M. Hervé Coves. - Je pense à certaines maladies cryptogamiques du framboisier. Ça marche, mais on ne sait pas pourquoi. Nous avons besoin de davantage de recherche fondamentale. L'effet est mesurable, mais les mécanismes à l'oeuvre sont inconnus.

M. Jean-François Lyphout. - Le problème du coût reste entier. Il n'y a pas d'économies d'échelle. L'université de Limoges s'est engagée à nous épauler, mais c'est insuffisant.

Mme Nicole Bonnefoy, rapporteur. - En résumé, vous demandez davantage de recherche et le droit d'utiliser les PNPP.

M. Jean-François Lyphout. - Nous souhaitons avoir le droit de choisir.

M. Guy Kastler. - Il faut prendre en compte les conditions climatiques de chaque région, la pluviométrie : ce qui vaut ici fonctionnera moins bien ailleurs. On ne peut, comme les conseillers en produits phyto, prescrire de la même façon sur tout le territoire.

Mme Nicole Bonnefoy, rapporteur. - Comment interviennent les chambres d'agriculture ?

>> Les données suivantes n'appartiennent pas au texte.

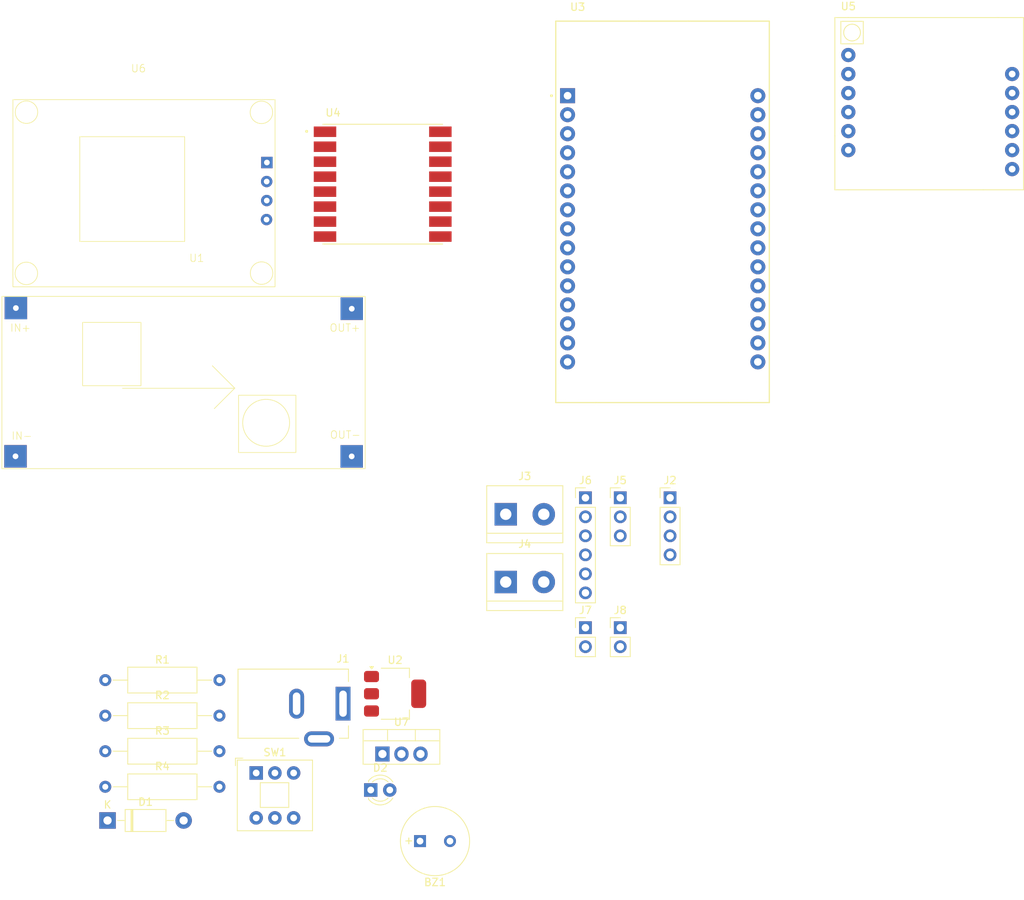
<source format=kicad_pcb>
(kicad_pcb
	(version 20240108)
	(generator "pcbnew")
	(generator_version "8.0")
	(general
		(thickness 1.6)
		(legacy_teardrops no)
	)
	(paper "A4")
	(layers
		(0 "F.Cu" signal)
		(31 "B.Cu" signal)
		(32 "B.Adhes" user "B.Adhesive")
		(33 "F.Adhes" user "F.Adhesive")
		(34 "B.Paste" user)
		(35 "F.Paste" user)
		(36 "B.SilkS" user "B.Silkscreen")
		(37 "F.SilkS" user "F.Silkscreen")
		(38 "B.Mask" user)
		(39 "F.Mask" user)
		(40 "Dwgs.User" user "User.Drawings")
		(41 "Cmts.User" user "User.Comments")
		(42 "Eco1.User" user "User.Eco1")
		(43 "Eco2.User" user "User.Eco2")
		(44 "Edge.Cuts" user)
		(45 "Margin" user)
		(46 "B.CrtYd" user "B.Courtyard")
		(47 "F.CrtYd" user "F.Courtyard")
		(48 "B.Fab" user)
		(49 "F.Fab" user)
		(50 "User.1" user)
		(51 "User.2" user)
		(52 "User.3" user)
		(53 "User.4" user)
		(54 "User.5" user)
		(55 "User.6" user)
		(56 "User.7" user)
		(57 "User.8" user)
		(58 "User.9" user)
	)
	(setup
		(pad_to_mask_clearance 0)
		(allow_soldermask_bridges_in_footprints no)
		(pcbplotparams
			(layerselection 0x00010fc_ffffffff)
			(plot_on_all_layers_selection 0x0000000_00000000)
			(disableapertmacros no)
			(usegerberextensions no)
			(usegerberattributes yes)
			(usegerberadvancedattributes yes)
			(creategerberjobfile yes)
			(dashed_line_dash_ratio 12.000000)
			(dashed_line_gap_ratio 3.000000)
			(svgprecision 4)
			(plotframeref no)
			(viasonmask no)
			(mode 1)
			(useauxorigin no)
			(hpglpennumber 1)
			(hpglpenspeed 20)
			(hpglpendiameter 15.000000)
			(pdf_front_fp_property_popups yes)
			(pdf_back_fp_property_popups yes)
			(dxfpolygonmode yes)
			(dxfimperialunits yes)
			(dxfusepcbnewfont yes)
			(psnegative no)
			(psa4output no)
			(plotreference yes)
			(plotvalue yes)
			(plotfptext yes)
			(plotinvisibletext no)
			(sketchpadsonfab no)
			(subtractmaskfromsilk no)
			(outputformat 1)
			(mirror no)
			(drillshape 1)
			(scaleselection 1)
			(outputdirectory "")
		)
	)
	(net 0 "")
	(net 1 "GND")
	(net 2 "/GSM-LORA-GPS/BUZZER")
	(net 3 "/power-supply/12V")
	(net 4 "Net-(D1-A)")
	(net 5 "Net-(D2-A)")
	(net 6 "Net-(SW1-A)")
	(net 7 "/Display/SCL")
	(net 8 "/Display/5V")
	(net 9 "/Display/SDA")
	(net 10 "Net-(J3-Pin_1)")
	(net 11 "Net-(J3-Pin_2)")
	(net 12 "Net-(J4-Pin_1)")
	(net 13 "Net-(J4-Pin_2)")
	(net 14 "/motors/6V")
	(net 15 "/motors/5V")
	(net 16 "/motors/IN1")
	(net 17 "/motors/IN3")
	(net 18 "/motors/IN2")
	(net 19 "/motors/ENB")
	(net 20 "/motors/IN4")
	(net 21 "/motors/ENA")
	(net 22 "/power-supply/6V")
	(net 23 "Net-(R2-Pad2)")
	(net 24 "/power-supply/GSM_4V")
	(net 25 "/power-supply/5V")
	(net 26 "/power-supply/3V3")
	(net 27 "/CPU/IN4")
	(net 28 "/CPU/ENA")
	(net 29 "/CPU/IN1")
	(net 30 "/CPU/RST")
	(net 31 "/CPU/IN3")
	(net 32 "/CPU/ENB")
	(net 33 "/CPU/GPS_TX")
	(net 34 "/CPU/GSM_TX")
	(net 35 "/CPU/MISO")
	(net 36 "/CPU/GPS_RX")
	(net 37 "unconnected-(U3-TX0-Pad13)")
	(net 38 "/CPU/3V3")
	(net 39 "unconnected-(U3-D2-Pad4)")
	(net 40 "unconnected-(U3-VP-Pad17)")
	(net 41 "unconnected-(U3-VN-Pad18)")
	(net 42 "/CPU/CS")
	(net 43 "/CPU/DIO0")
	(net 44 "unconnected-(U3-D34-Pad19)")
	(net 45 "/CPU/MOSI")
	(net 46 "/CPU/SCL")
	(net 47 "unconnected-(U3-D35-Pad20)")
	(net 48 "/CPU/GSM_RX")
	(net 49 "/CPU/SCK")
	(net 50 "unconnected-(U3-RX0-Pad12)")
	(net 51 "/CPU/IN2")
	(net 52 "unconnected-(U3-EN-Pad16)")
	(net 53 "/CPU/SDA")
	(net 54 "unconnected-(U3-VIN-Pad30)")
	(net 55 "/GSM-LORA-GPS/3V3")
	(net 56 "/GSM-LORA-GPS/MOSI")
	(net 57 "/GSM-LORA-GPS/DIO0")
	(net 58 "/GSM-LORA-GPS/CS")
	(net 59 "/GSM-LORA-GPS/MISO")
	(net 60 "/GSM-LORA-GPS/SCK")
	(net 61 "/GSM-LORA-GPS/RST")
	(net 62 "unconnected-(U4-DIO4-Pad12)")
	(net 63 "unconnected-(U4-DIO3-Pad11)")
	(net 64 "unconnected-(U4-ANA-Pad9)")
	(net 65 "unconnected-(U4-DIO2-Pad16)")
	(net 66 "unconnected-(U4-DIO5-Pad7)")
	(net 67 "unconnected-(U4-DIO1-Pad15)")
	(net 68 "unconnected-(U5-MIC+-Pad10)")
	(net 69 "unconnected-(U5-MIC--Pad9)")
	(net 70 "/GSM-LORA-GPS/GSM_RX")
	(net 71 "unconnected-(U5-SPK--Pad7)")
	(net 72 "unconnected-(U5-NET-Pad1)")
	(net 73 "unconnected-(U5-RING-Pad12)")
	(net 74 "/GSM-LORA-GPS/GSM_4V")
	(net 75 "/GSM-LORA-GPS/GSM_RST")
	(net 76 "/GSM-LORA-GPS/GSM_TX")
	(net 77 "unconnected-(U5-SPK+-Pad8)")
	(net 78 "unconnected-(U5-DTR-Pad11)")
	(net 79 "/GSM-LORA-GPS/5V")
	(net 80 "/GSM-LORA-GPS/GPS_RX")
	(net 81 "/GSM-LORA-GPS/GPS_TX")
	(footprint "Connector_PinHeader_2.54mm:PinHeader_1x03_P2.54mm_Vertical" (layer "F.Cu") (at 111.2325 144.395))
	(footprint "Connector_PinHeader_2.54mm:PinHeader_1x06_P2.54mm_Vertical" (layer "F.Cu") (at 106.5825 144.395))
	(footprint "RFM95W-915S2:XCVR_RFM95W-915S2" (layer "F.Cu") (at 79.515 102.5))
	(footprint "Connector_PinHeader_2.54mm:PinHeader_1x02_P2.54mm_Vertical" (layer "F.Cu") (at 106.5825 161.745))
	(footprint "Diode_THT:D_DO-41_SOD81_P10.16mm_Horizontal" (layer "F.Cu") (at 42.7825 187.495))
	(footprint "LED_THT:LED_D3.0mm" (layer "F.Cu") (at 77.9225 183.425))
	(footprint "Package_TO_SOT_THT:TO-220-3_Vertical" (layer "F.Cu") (at 79.4825 178.615))
	(footprint "Resistor_THT:R_Axial_DIN0309_L9.0mm_D3.2mm_P15.24mm_Horizontal" (layer "F.Cu") (at 42.4825 168.745))
	(footprint "Connector_BarrelJack:BarrelJack_Kycon_KLDX-0202-xC_Horizontal" (layer "F.Cu") (at 74.2225 171.895))
	(footprint "Package_TO_SOT_SMD:SOT-223-3_TabPin2" (layer "F.Cu") (at 81.1725 170.57))
	(footprint "Buzzer_Beeper:MagneticBuzzer_PUI_AT-0927-TT-6-R" (layer "F.Cu") (at 84.5 190.25))
	(footprint "TerminalBlock:TerminalBlock_bornier-2_P5.08mm" (layer "F.Cu") (at 95.9425 155.645))
	(footprint "my-modules:LM2596-BUCK-CONVERTER" (layer "F.Cu") (at 28.6775 117.5))
	(footprint "Connector_PinHeader_2.54mm:PinHeader_1x02_P2.54mm_Vertical" (layer "F.Cu") (at 111.2325 161.745))
	(footprint "Connector_PinHeader_2.54mm:PinHeader_1x04_P2.54mm_Vertical" (layer "F.Cu") (at 117.8825 144.395))
	(footprint "Button_Switch_THT:SW_Push_2P2T_Toggle_CK_PVA2OAH5xxxxxxV2" (layer "F.Cu") (at 62.6275 181.15))
	(footprint "ESP32-DEVKIT-V1:MODULE_ESP32_DEVKIT_V1" (layer "F.Cu") (at 116.9 106.2))
	(footprint "TerminalBlock:TerminalBlock_bornier-2_P5.08mm" (layer "F.Cu") (at 95.9425 146.595))
	(footprint "my-modules:NEO-6M-GPS-MODULE" (layer "F.Cu") (at 30.1475 91.21))
	(footprint "Resistor_THT:R_Axial_DIN0309_L9.0mm_D3.2mm_P15.24mm_Horizontal" (layer "F.Cu") (at 42.4825 178.245))
	(footprint "Resistor_THT:R_Axial_DIN0309_L9.0mm_D3.2mm_P15.24mm_Horizontal" (layer "F.Cu") (at 42.4825 173.495))
	(footprint "Resistor_THT:R_Axial_DIN0309_L9.0mm_D3.2mm_P15.24mm_Horizontal" (layer "F.Cu") (at 42.4825 182.995))
	(footprint "SIM800L-MODULE:SIM800L-CORE" (layer "F.Cu") (at 141.6775 85.25))
)

</source>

M. Hervé Coves. - Je ne sais pas si elles interviennent toutes de la même façon. Chez nous, la chambre d'agriculture promeut Écophyto 2018 et a sensibilisé tous ses agents. Il y a des solutions concrètes, transposables et peu onéreuses. J'ajoute que les enfants jouent un rôle non négligeable, car un agriculteur n'aime pas entendre les siens l'accuser d'être un pollueur... Dans tous nos bulletins sanitaires, nous mettons en avant les solutions biologiques.

M. Jean-François Lyphout. - Des exploitations seront sauvées grâce à ces solutions, qui coûtent tellement moins cher !

M. Guy Kastler. - Nous attendons les décisions européennes avec impatience !

Mme Sophie Primas, présidente. - Je vous remercie.